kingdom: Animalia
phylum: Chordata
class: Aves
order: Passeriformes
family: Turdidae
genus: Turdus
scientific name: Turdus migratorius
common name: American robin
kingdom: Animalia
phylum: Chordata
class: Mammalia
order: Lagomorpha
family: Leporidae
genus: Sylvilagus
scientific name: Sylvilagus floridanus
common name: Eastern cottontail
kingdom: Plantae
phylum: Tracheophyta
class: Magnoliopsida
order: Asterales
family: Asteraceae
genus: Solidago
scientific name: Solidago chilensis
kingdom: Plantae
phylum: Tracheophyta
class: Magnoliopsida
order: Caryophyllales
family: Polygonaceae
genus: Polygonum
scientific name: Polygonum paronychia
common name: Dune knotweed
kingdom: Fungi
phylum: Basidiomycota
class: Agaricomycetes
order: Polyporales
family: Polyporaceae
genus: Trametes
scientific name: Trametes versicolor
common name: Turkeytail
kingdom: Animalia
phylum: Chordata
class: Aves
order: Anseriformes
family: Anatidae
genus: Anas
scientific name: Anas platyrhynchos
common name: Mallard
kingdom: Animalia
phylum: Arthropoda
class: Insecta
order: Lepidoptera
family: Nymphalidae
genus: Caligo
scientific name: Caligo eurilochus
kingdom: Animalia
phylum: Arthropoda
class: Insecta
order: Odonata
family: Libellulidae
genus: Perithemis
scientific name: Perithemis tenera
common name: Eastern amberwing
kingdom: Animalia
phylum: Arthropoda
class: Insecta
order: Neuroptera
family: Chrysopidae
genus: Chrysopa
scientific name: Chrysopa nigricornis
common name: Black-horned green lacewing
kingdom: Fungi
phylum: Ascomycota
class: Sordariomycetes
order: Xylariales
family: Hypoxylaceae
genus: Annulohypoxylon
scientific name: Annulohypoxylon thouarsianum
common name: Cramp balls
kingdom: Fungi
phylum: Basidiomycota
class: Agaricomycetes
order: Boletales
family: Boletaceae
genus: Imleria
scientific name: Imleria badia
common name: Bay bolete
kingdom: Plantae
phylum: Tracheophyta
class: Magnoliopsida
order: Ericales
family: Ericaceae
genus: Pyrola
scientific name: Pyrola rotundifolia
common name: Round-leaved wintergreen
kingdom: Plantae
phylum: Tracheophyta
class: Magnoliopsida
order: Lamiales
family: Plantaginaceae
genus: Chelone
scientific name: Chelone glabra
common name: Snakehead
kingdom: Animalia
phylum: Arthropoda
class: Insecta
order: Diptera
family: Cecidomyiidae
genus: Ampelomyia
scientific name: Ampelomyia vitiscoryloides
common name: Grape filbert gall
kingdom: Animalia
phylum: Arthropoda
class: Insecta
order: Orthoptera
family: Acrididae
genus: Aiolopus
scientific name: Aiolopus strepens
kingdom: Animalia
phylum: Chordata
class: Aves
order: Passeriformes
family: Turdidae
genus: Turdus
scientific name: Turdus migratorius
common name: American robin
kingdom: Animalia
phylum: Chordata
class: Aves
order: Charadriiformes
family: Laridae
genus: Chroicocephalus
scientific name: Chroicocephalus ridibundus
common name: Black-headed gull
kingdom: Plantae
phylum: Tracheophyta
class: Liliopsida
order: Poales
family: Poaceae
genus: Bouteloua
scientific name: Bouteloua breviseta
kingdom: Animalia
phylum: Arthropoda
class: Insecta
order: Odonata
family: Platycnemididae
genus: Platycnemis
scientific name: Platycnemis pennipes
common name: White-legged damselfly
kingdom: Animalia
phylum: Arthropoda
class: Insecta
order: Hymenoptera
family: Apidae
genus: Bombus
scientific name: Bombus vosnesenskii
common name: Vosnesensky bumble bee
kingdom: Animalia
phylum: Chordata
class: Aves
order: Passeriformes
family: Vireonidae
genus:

##########

*Problem description*:
Reproduce every line above for all the items, keeping each character unchanged.

*Correct result*:
kingdom: Animalia
phylum: Chordata
class: Aves
order: Passeriformes
family: Turdidae
genus: Turdus
scientific name: Turdus migratorius
common name: American robin
kingdom: Animalia
phylum: Chordata
class: Mammalia
order: Lagomorpha
family: Leporidae
genus: Sylvilagus
scientific name: Sylvilagus floridanus
common name: Eastern cottontail
kingdom: Plantae
phylum: Tracheophyta
class: Magnoliopsida
order: Asterales
family: Asteraceae
genus: Solidago
scientific name: Solidago chilensis
kingdom: Plantae
phylum: Tracheophyta
class: Magnoliopsida
order: Caryophyllales
family: Polygonaceae
genus: Polygonum
scientific name: Polygonum paronychia
common name: Dune knotweed
kingdom: Fungi
phylum: Basidiomycota
class: Agaricomycetes
order: Polyporales
family: Polyporaceae
genus: Trametes
scientific name: Trametes versicolor
common name: Turkeytail
kingdom: Animalia
phylum: Chordata
class: Aves
order: Anseriformes
family: Anatidae
genus: Anas
scientific name: Anas platyrhynchos
common name: Mallard
kingdom: Animalia
phylum: Arthropoda
class: Insecta
order: Lepidoptera
family: Nymphalidae
genus: Caligo
scientific name: Caligo eurilochus
kingdom: Animalia
phylum: Arthropoda
class: Insecta
order: Odonata
family: Libellulidae
genus: Perithemis
scientific name: Perithemis tenera
common name: Eastern amberwing
kingdom: Animalia
phylum: Arthropoda
class: Insecta
order: Neuroptera
family: Chrysopidae
genus: Chrysopa
scientific name: Chrysopa nigricornis
common name: Black-horned green lacewing
kingdom: Fungi
phylum: Ascomycota
class: Sordariomycetes
order: Xylariales
family: Hypoxylaceae
genus: Annulohypoxylon
scientific name: Annulohypoxylon thouarsianum
common name: Cramp balls
kingdom: Fungi
phylum: Basidiomycota
class: Agaricomycetes
order: Boletales
family: Boletaceae
genus: Imleria
scientific name: Imleria badia
common name: Bay bolete
kingdom: Plantae
phylum: Tracheophyta
class: Magnoliopsida
order: Ericales
family: Ericaceae
genus: Pyrola
scientific name: Pyrola rotundifolia
common name: Round-leaved wintergreen
kingdom: Plantae
phylum: Tracheophyta
class: Magnoliopsida
order: Lamiales
family: Plantaginaceae
genus: Chelone
scientific name: Chelone glabra
common name: Snakehead
kingdom: Animalia
phylum: Arthropoda
class: Insecta
order: Diptera
family: Cecidomyiidae
genus: Ampelomyia
scientific name: Ampelomyia vitiscoryloides
common name: Grape filbert gall
kingdom: Animalia
phylum: Arthropoda
class: Insecta
order: Orthoptera
family: Acrididae
genus: Aiolopus
scientific name: Aiolopus strepens
kingdom: Animalia
phylum: Chordata
class: Aves
order: Passeriformes
family: Turdidae
genus: Turdus
scientific name: Turdus migratorius
common name: American robin
kingdom: Animalia
phylum: Chordata
class: Aves
order: Charadriiformes
family: Laridae
genus: Chroicocephalus
scientific name: Chroicocephalus ridibundus
common name: Black-headed gull
kingdom: Plantae
phylum: Tracheophyta
class: Liliopsida
order: Poales
family: Poaceae
genus: Bouteloua
scientific name: Bouteloua breviseta
kingdom: Animalia
phylum: Arthropoda
class: Insecta
order: Odonata
family: Platycnemididae
genus: Platycnemis
scientific name: Platycnemis pennipes
common name: White-legged damselfly
kingdom: Animalia
phylum: Arthropoda
class: Insecta
order: Hymenoptera
family: Apidae
genus: Bombus
scientific name: Bombus vosnesenskii
common name: Vosnesensky bumble bee
kingdom: Animalia
phylum: Chordata
class: Aves
order: Passeriformes
family: Vireonidae
genus:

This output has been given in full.